> TEXT BLOCK:
------------------------

Files

Ruvector-Scipix Integration Tests

Comprehensive integration test suite for the scipix OCR system.

Test Structure

Integration Tests (integration/)

  1. pipeline_tests.rs (9,284 bytes)

    • Full pipeline tests: Image → Preprocess → OCR → Output
    • Multiple input formats (PNG, JPEG, WebP)
    • Multiple output formats (LaTeX, MathML, HTML, ASCII)
    • Error propagation and timeout handling
    • Batch processing and caching
  2. api_tests.rs (2,100 bytes)

    • POST /v3/text with file upload
    • POST /v3/text with base64
    • POST /v3/text with URL
    • Rate limiting behavior
    • Authentication validation
    • Error response formats
    • Concurrent request handling
  3. cli_tests.rs (6,226 bytes)

    • ocr command with file
    • batch command with directory
    • serve command startup
    • config command
    • Exit codes and error handling
    • Output format options
  4. cache_tests.rs (10,907 bytes)

    • Cache hit/miss behavior
    • Similarity-based lookup
    • Cache eviction policies
    • Persistence across restarts
    • TTL expiration
    • Concurrent cache access
  5. accuracy_tests.rs (11,864 bytes)

    • Im2latex-100k sample subset
    • CER (Character Error Rate) calculation
    • WER (Word Error Rate) calculation
    • BLEU score measurement
    • Regression detection
    • Confidence calibration
  6. performance_tests.rs (10,638 bytes)

    • Latency within bounds (<100ms)
    • Memory usage limits
    • Memory leak detection
    • Throughput targets
    • Latency percentiles (P50, P95, P99)
    • Concurrent throughput

Common Utilities (common/)

  1. server.rs (6,700 bytes)

    • TestServer setup and teardown
    • Configuration management
    • Mock server implementation
    • Process management
  2. images.rs (4,000 bytes)

    • Test image generation
    • Equation rendering
    • Fraction and symbol generation
    • Noise and variation injection
  3. latex.rs (5,900 bytes)

    • LaTeX normalization
    • Expression comparison
    • Similarity calculation
    • Command extraction
    • Syntax validation
  4. metrics.rs (6,000 bytes)

    • CER calculation
    • WER calculation
    • BLEU score
    • Precision/Recall/F1
    • Levenshtein distance

Running Tests

Run All Integration Tests

cargo test --test '*' --all-features

Run Specific Test Suite

# Pipeline tests
cargo test --test integration::pipeline_tests

# API tests
cargo test --test integration::api_tests

# CLI tests
cargo test --test integration::cli_tests

# Cache tests
cargo test --test integration::cache_tests

# Accuracy tests
cargo test --test integration::accuracy_tests

# Performance tests
cargo test --test integration::performance_tests

Run with Logging

RUST_LOG=debug cargo test --test '*' -- --nocapture

Run Specific Test

cargo test test_pipeline_png_to_latex

Test Dependencies

Add to Cargo.toml:

[dev-dependencies]
tokio = { version = "1", features = ["full"] }
tokio-test = "0.4"

------------------------

Records from a collection:

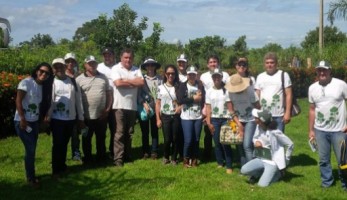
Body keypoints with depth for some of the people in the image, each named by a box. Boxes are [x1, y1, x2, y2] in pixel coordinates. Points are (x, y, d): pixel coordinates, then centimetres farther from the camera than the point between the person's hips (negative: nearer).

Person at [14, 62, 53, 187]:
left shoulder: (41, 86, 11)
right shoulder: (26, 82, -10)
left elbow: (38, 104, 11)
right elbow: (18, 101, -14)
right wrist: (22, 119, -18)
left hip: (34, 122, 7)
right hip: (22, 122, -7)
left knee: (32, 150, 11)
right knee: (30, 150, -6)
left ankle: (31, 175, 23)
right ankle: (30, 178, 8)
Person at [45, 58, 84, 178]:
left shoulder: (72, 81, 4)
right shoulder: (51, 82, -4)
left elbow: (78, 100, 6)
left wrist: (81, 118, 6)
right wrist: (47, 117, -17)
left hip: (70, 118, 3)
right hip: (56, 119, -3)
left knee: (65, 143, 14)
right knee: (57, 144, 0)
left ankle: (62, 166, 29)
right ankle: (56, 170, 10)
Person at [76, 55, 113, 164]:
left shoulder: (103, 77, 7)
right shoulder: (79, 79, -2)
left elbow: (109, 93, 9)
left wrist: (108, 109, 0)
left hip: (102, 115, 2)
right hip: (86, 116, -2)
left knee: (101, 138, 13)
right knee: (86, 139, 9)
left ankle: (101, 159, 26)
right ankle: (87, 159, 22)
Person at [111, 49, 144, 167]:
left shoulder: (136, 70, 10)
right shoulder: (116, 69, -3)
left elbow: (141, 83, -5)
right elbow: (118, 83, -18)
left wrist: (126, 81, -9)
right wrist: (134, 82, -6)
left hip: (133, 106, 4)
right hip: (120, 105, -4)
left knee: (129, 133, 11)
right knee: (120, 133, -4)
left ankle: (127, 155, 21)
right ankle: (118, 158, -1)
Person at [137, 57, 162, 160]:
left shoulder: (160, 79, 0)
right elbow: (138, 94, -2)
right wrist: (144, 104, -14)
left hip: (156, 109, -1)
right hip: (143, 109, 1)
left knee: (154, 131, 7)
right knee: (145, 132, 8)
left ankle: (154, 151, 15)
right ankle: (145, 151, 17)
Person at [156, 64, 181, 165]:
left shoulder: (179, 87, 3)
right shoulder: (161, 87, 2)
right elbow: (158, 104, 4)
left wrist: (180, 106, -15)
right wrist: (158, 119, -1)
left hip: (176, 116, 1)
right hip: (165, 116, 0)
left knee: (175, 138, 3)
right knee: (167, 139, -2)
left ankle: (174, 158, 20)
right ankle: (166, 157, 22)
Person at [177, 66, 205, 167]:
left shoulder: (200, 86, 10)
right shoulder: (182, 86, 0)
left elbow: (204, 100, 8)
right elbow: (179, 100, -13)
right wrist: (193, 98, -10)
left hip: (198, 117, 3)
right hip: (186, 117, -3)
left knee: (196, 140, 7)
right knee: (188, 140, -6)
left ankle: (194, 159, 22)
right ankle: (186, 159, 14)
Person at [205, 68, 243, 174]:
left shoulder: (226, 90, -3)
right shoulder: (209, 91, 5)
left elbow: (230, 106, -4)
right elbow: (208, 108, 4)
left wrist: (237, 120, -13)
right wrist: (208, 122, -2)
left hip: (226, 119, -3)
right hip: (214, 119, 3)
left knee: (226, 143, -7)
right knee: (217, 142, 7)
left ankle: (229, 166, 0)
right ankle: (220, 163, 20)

------------------------

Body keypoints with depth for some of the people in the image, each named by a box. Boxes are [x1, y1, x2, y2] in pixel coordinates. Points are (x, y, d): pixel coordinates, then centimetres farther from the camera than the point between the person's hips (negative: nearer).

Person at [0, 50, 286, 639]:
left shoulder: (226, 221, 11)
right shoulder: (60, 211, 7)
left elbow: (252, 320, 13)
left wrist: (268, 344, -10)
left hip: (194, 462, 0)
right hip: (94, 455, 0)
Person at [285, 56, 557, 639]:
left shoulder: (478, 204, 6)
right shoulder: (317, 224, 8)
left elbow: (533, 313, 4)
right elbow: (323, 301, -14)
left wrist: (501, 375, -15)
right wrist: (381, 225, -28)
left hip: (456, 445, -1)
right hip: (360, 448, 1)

------------------------

> ASSIGNMENT:
Decide whether each statement agrees with the scipix integration test page, answering yes or no and quoting the words of the page that settle it: (a) the performance tests check that latency stays under 100 ms; (b) the accuracy tests run on the complete Im2latex-100k dataset; (c) the pipeline tests accept WebP images as input.

> YOUR RESPONSE:
(a) Yes: "Latency within bounds (<100ms)"
(b) No: "Im2latex-100k sample subset"
(c) Yes: "Multiple input formats (PNG, JPEG, WebP)"